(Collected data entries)
================================
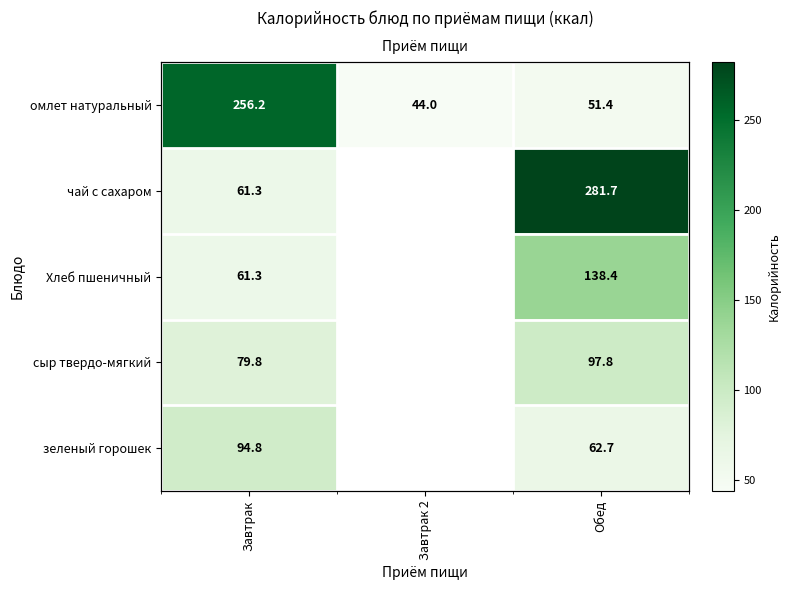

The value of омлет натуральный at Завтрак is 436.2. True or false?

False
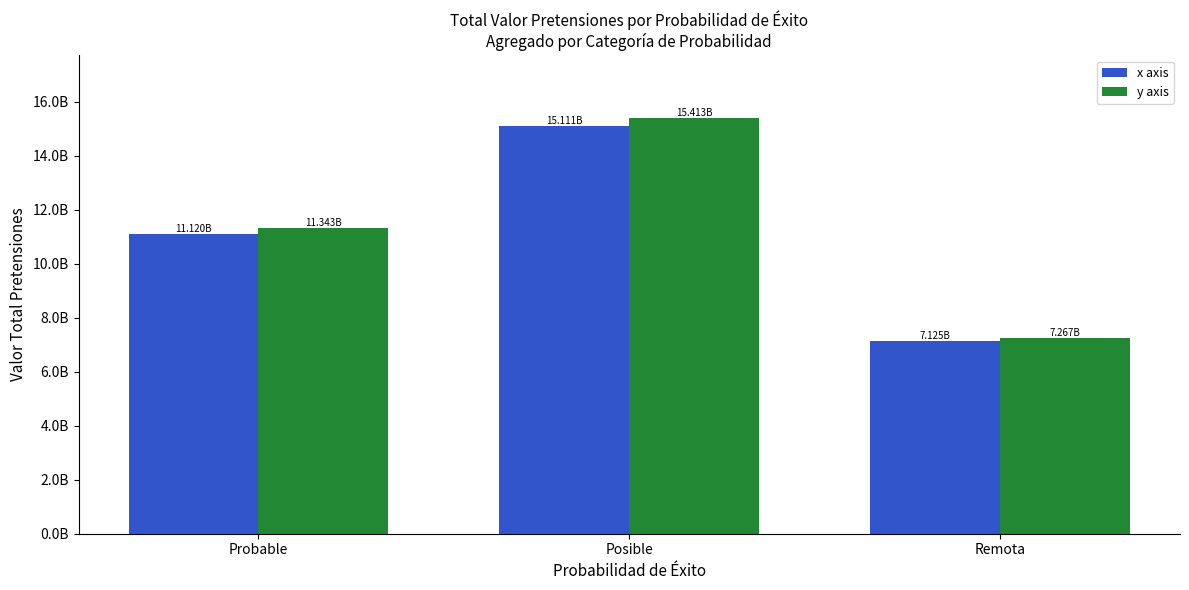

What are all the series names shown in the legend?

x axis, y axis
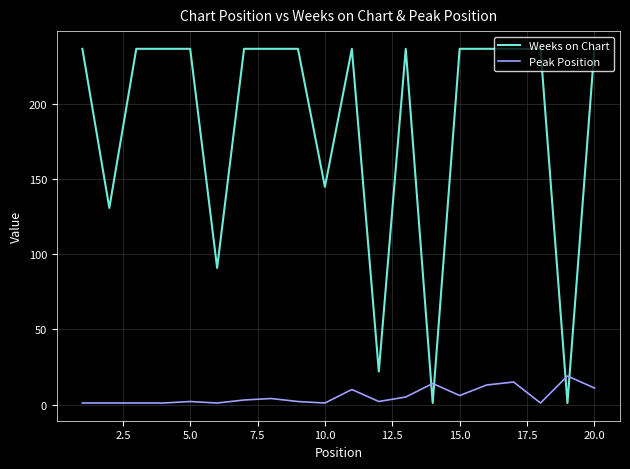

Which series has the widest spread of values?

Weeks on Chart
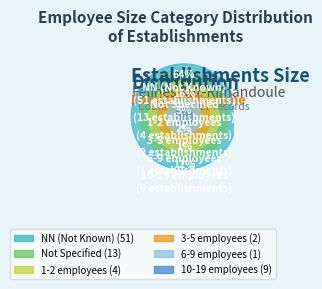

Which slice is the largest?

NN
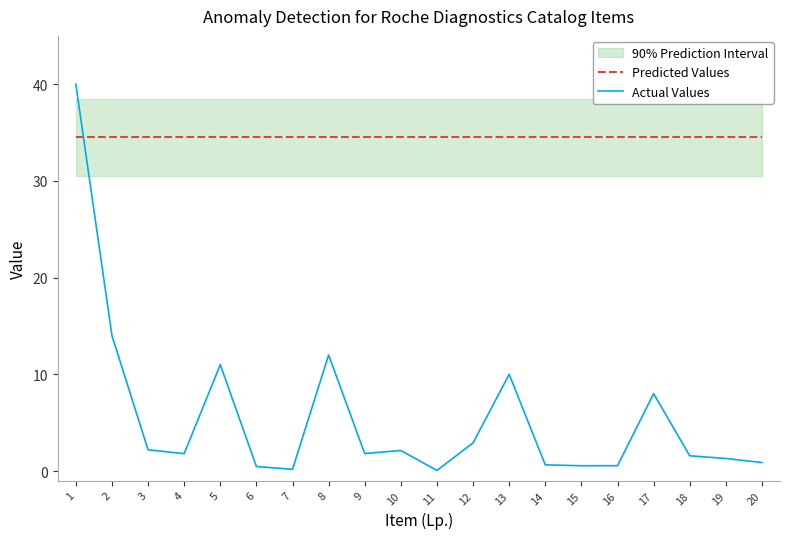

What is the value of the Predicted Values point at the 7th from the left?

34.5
================================
= Your goal =
Rewrite all the rows above with every occurrence of "series" changed to "data series" and nothing else altered. Leave out the pictures.

= Response below =
The value of омлет натуральный at Завтрак is 436.2. True or false?

False

What are all the data series names shown in the legend?

x axis, y axis

Which data series has the widest spread of values?

Weeks on Chart

Which slice is the largest?

NN

What is the value of the Predicted Values point at the 7th from the left?

34.5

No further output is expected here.